## [Exercise goal]
Go through the listing below and switch every "chart" to "graph", leaving everything else the same and omitting the pictures.
-- Opening Marker --
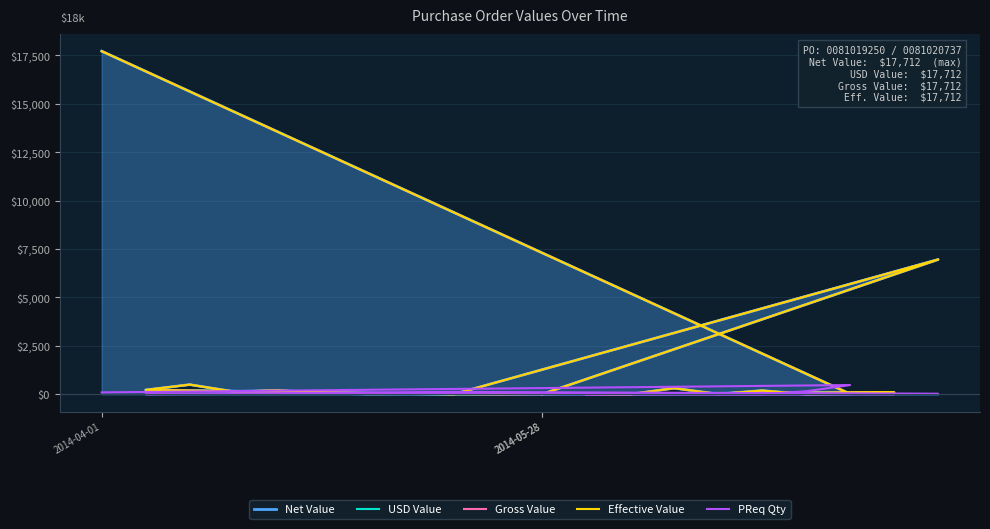

What is the highest value of the Net Value series?

17712.0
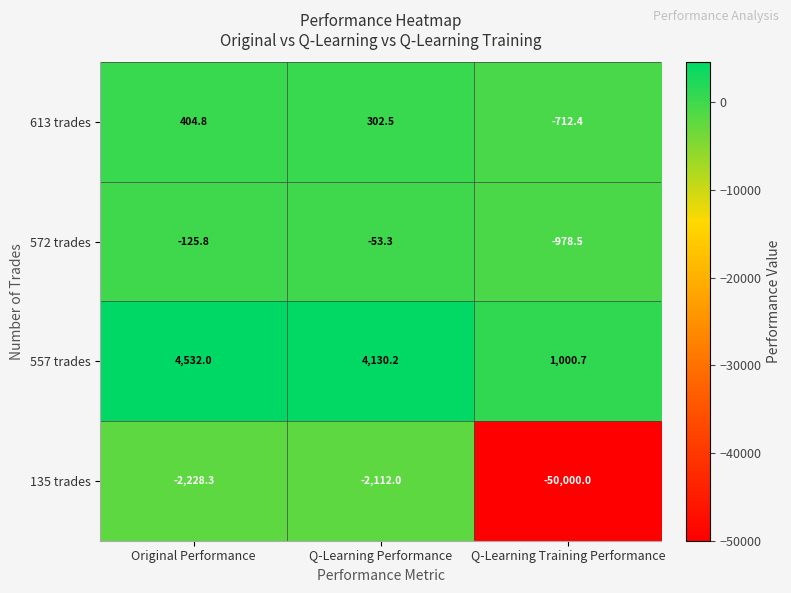

Reading left to right, list all the values displayed in this chart.

613 trades: Original Performance=404.8	Q-Learning Performance=302.5	Q-Learning Training Performance=-712.4
572 trades: Original Performance=-125.8	Q-Learning Performance=-53.3	Q-Learning Training Performance=-978.5
557 trades: Original Performance=4532.0	Q-Learning Performance=4130.2	Q-Learning Training Performance=1000.7
135 trades: Original Performance=-2228.3	Q-Learning Performance=-2112.0	Q-Learning Training Performance=-50000.0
-- Closing Marker --
## [Response for this exercise]
What is the highest value of the Net Value series?

17712.0

Reading left to right, list all the values displayed in this graph.

613 trades: Original Performance=404.8	Q-Learning Performance=302.5	Q-Learning Training Performance=-712.4
572 trades: Original Performance=-125.8	Q-Learning Performance=-53.3	Q-Learning Training Performance=-978.5
557 trades: Original Performance=4532.0	Q-Learning Performance=4130.2	Q-Learning Training Performance=1000.7
135 trades: Original Performance=-2228.3	Q-Learning Performance=-2112.0	Q-Learning Training Performance=-50000.0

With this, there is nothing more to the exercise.